Une réponse antifasciste
Il ne faut pas faire une lecture entièrement négative du résultat des élections de février 2025. Malgré une incertitude au début de la campagne sur sa capacité à intégrer le Bundestag aux élections, le parti de gauche Die Linke s’est vu accorder 8 % des suffrages. Plusieurs analystes y voient la manifestation électorale d’une réponse antifasciste plus large. Les semaines avant les élections ont vu plusieurs centaines de milliers d’Allemand-e-s prendre la rue pour dénoncer cette résurgence du fascisme. On comptait environ 38 000 manifestants à Berlin, et plus de 200 000 à Munich dans les jours avant le vote. Pour Stefan Liebich, directeur général du bureau new-yorkais de la Fondation Rosa-Luxemburg :« Les grandes manifestations antifascistes jouent un rôle majeur en Allemagne. Sans elles, le discours serait bien pire. Et ils ont contribué au fait que, malgré le glissement général vers la droite, Die Linke, en tant que force clairement du côté des migrant-e-s et des réfugié-e-s, a été renforcé lors des dernières élections».
Comme susmentionné, le fascisme et les rhétoriques d’exclusion sont des symptômes de notre époque qui ne se limitent pas qu’au cas allemand. Les discours attisant la haine de l’immigration et le ressentiment à l’endroit des institutions démocratiques planent sur les législatures à travers le monde. Or, l’Allemagne nous apprend qu’il est possible, et surtout souhaitable, de contre-attaquer pour préserver l’État de droit, la démocratie et le respect des droits humains. Les institutions allemandes sont solides et tiennent le coup pour l’instant, notamment grâce au « cordon sanitaire », cette pratique politique qui consiste à refuser la collaboration avec les partis d’extrême-droite. Le gouvernement conservateur du chancelier Friedrich Merz ne devrait pas déroger à cette règle.
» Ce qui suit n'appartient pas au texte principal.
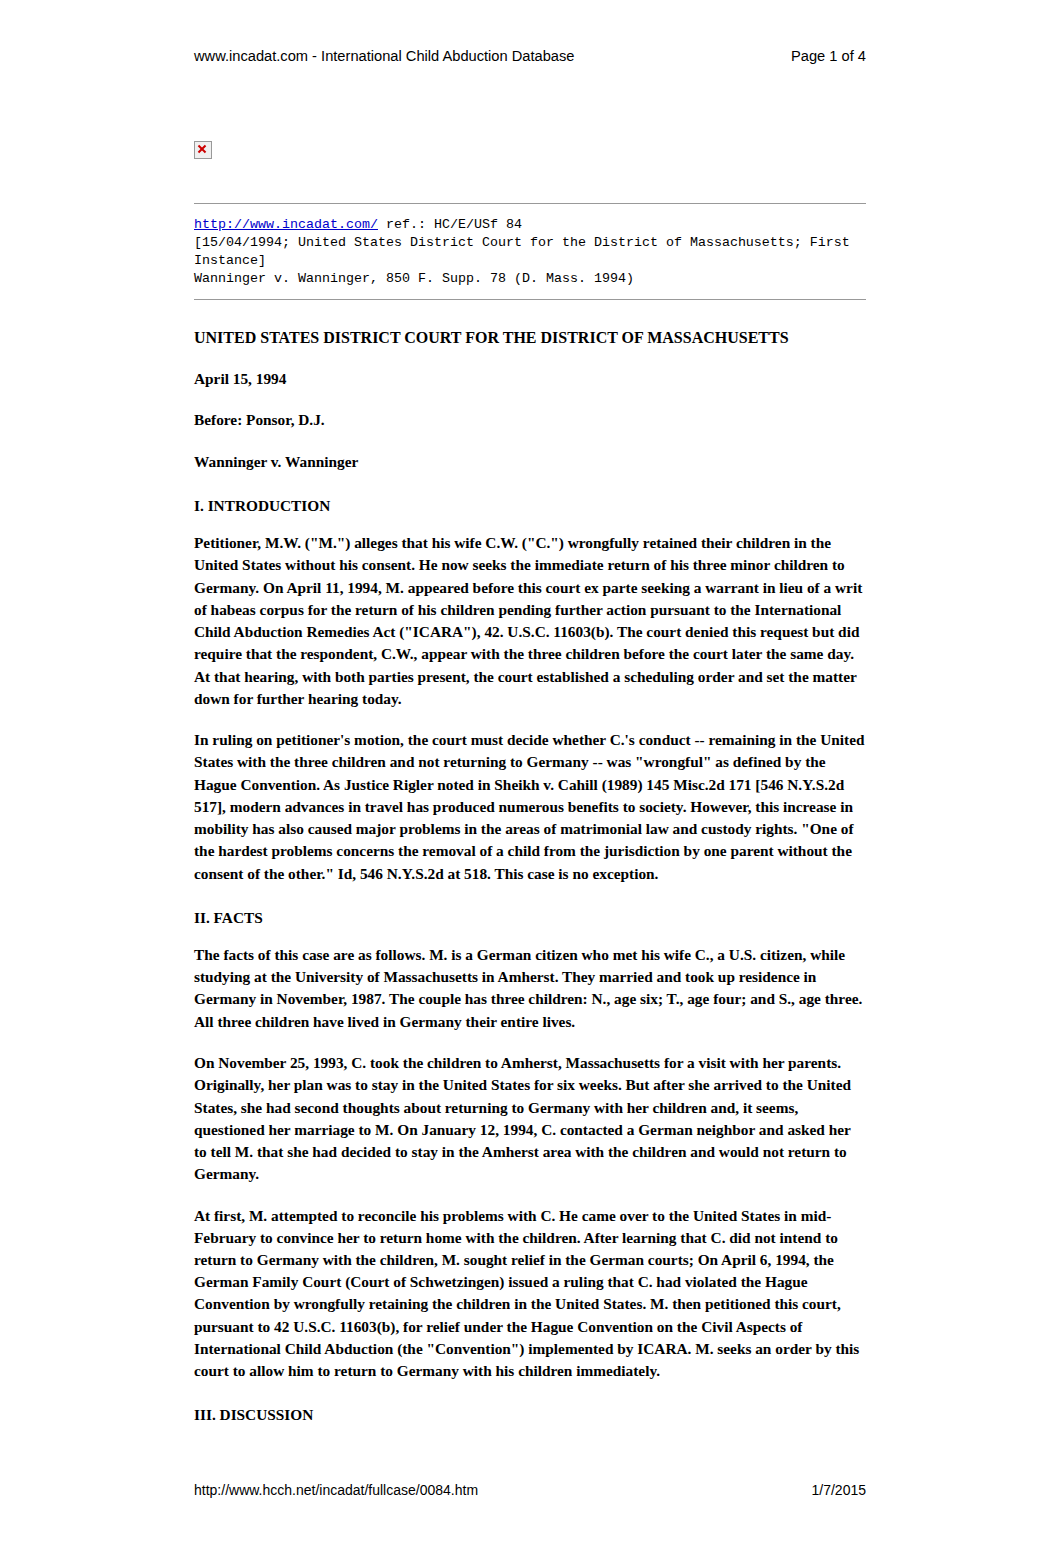www.incadat.com - International Child Abduction Database Page 1 of 4
http://www.incadat.com/ ref.: HC/E/USf 84
[15/04/1994; United States District Court for the District of Massachusetts; First Instance]
Wanninger v. Wanninger, 850 F. Supp. 78 (D. Mass. 1994)
UNITED STATES DISTRICT COURT FOR THE DISTRICT OF MASSACHUSETTS
April 15, 1994
Before: Ponsor, D.J.
Wanninger v. Wanninger
I. INTRODUCTION
Petitioner, M.W. ("M.") alleges that his wife C.W. ("C.") wrongfully retained their children in the United States without his consent. He now seeks the immediate return of his three minor children to Germany. On April 11, 1994, M. appeared before this court ex parte seeking a warrant in lieu of a writ of habeas corpus for the return of his children pending further action pursuant to the International Child Abduction Remedies Act ("ICARA"), 42. U.S.C. 11603(b). The court denied this request but did require that the respondent, C.W., appear with the three children before the court later the same day. At that hearing, with both parties present, the court established a scheduling order and set the matter down for further hearing today.
In ruling on petitioner's motion, the court must decide whether C.'s conduct -- remaining in the United States with the three children and not returning to Germany -- was "wrongful" as defined by the Hague Convention. As Justice Rigler noted in Sheikh v. Cahill (1989) 145 Misc.2d 171 [546 N.Y.S.2d 517], modern advances in travel has produced numerous benefits to society. However, this increase in mobility has also caused major problems in the areas of matrimonial law and custody rights. "One of the hardest problems concerns the removal of a child from the jurisdiction by one parent without the consent of the other." Id, 546 N.Y.S.2d at 518. This case is no exception.
II. FACTS
The facts of this case are as follows. M. is a German citizen who met his wife C., a U.S. citizen, while studying at the University of Massachusetts in Amherst. They married and took up residence in Germany in November, 1987. The couple has three children: N., age six; T., age four; and S., age three. All three children have lived in Germany their entire lives.
On November 25, 1993, C. took the children to Amherst, Massachusetts for a visit with her parents. Originally, her plan was to stay in the United States for six weeks. But after she arrived to the United States, she had second thoughts about returning to Germany with her children and, it seems, questioned her marriage to M. On January 12, 1994, C. contacted a German neighbor and asked her to tell M. that she had decided to stay in the Amherst area with the children and would not return to Germany.
At first, M. attempted to reconcile his problems with C. He came over to the United States in mid-February to convince her to return home with the children. After learning that C. did not intend to return to Germany with the children, M. sought relief in the German courts; On April 6, 1994, the German Family Court (Court of Schwetzingen) issued a ruling that C. had violated the Hague Convention by wrongfully retaining the children in the United States. M. then petitioned this court, pursuant to 42 U.S.C. 11603(b), for relief under the Hague Convention on the Civil Aspects of International Child Abduction (the "Convention") implemented by ICARA. M. seeks an order by this court to allow him to return to Germany with his children immediately.
III. DISCUSSION
http://www.hcch.net/incadat/fullcase/0084.htm 1/7/2015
Pour ce qui est de la prévention du fascisme, Martina Renner suggère de porter attention à des signaux qui, lorsque détectés, permettent d’agir préemptivement :« Le néonazi classique n’est pas le seul à être une expression de l’idéologie fasciste. Les forces conservatrices et réactionnaires de droite ou les partisans des idéologies conspirationnistes, qui sont devenus de plus en plus fréquents pendant la pandémie de coronavirus, sont une expression de l’idéologie réactionnaire et fasciste, qui propage l’inégalité entre les personnes».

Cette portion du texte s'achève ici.